きっとコルムも、そんなバードリックの向上心というか、未来を見て行動しようという意志が無いところが、嫌になったのかなと思いました。コルムは、もう高齢なので、時間を有意義に使いたいというのは、最もなんですよ。そして、出来れば、バードリックにも、自分の先の事を考えて、行動して欲しかったんじゃないかな。
この映画、考えていくと、どんどん、こうじゃないか、ああじゃないかって思うことが出てきてしまうような映画ですが、これくらいで止めておきましょう。とても良い映画でした。コリン・ファレル、ブレンダン・グリーソンが良かった。そして周りを固める、ケリー・コンドンとバリー・コーガンが、良い印象を残してくれて、忘れられない映画になりそうです。
バードリックが可愛がっているロバが出てくるのですが、これが、もう、可愛いんですよ。リボンなんて付けちゃってて、言葉をちゃんと理解していそうで、賢いんです。うーん、可愛かったなぁ。あんなにロバと意志の疎通が出来るんだなぁ。

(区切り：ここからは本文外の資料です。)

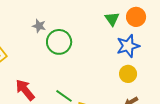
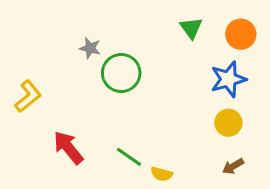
green triangle: (112, 19) -> (191, 28), moved

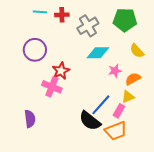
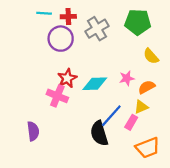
purple circle: (35, 50) -> (61, 39), moved
cyan diamond: (98, 53) -> (95, 84), moved
black semicircle: (90, 121) -> (99, 133), turned 35
orange trapezoid: (116, 131) -> (148, 148), moved

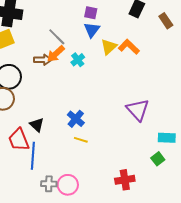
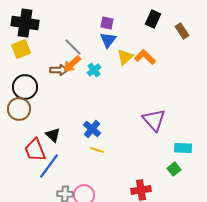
blue line: (33, 156) -> (49, 166), turned 32

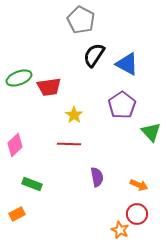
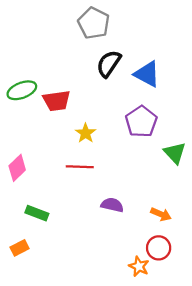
purple semicircle: (97, 177) -> (112, 205), turned -66

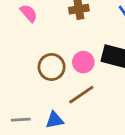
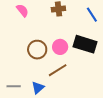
blue triangle: (55, 120) -> (38, 88), turned -32

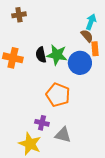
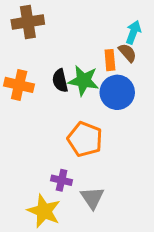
brown cross: (19, 15) -> (28, 22), size x1.5
orange rectangle: (95, 49) -> (110, 60), moved
gray triangle: (63, 135) -> (92, 198), turned 42

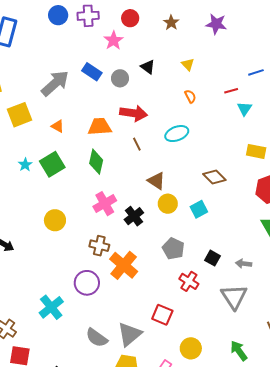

私は、この映画、超!超!お薦めしたいと思います。私は素晴らしい映画だと思いましたが、この映画、深読みしないと、ただ、喧嘩をしているオッサンの話しだけで終わってしまいます。アイルランドの歴史と内戦、そして孤島という事を考えて、この映画を味わっていただかないと、何とも寂しい映画になってしまいます。出来たら、前もって情報を入れてから、観に行った方が楽しめるかなと思いました。ぜひ、観に行ってみてください。
ぜひ、楽しんできてくださいね。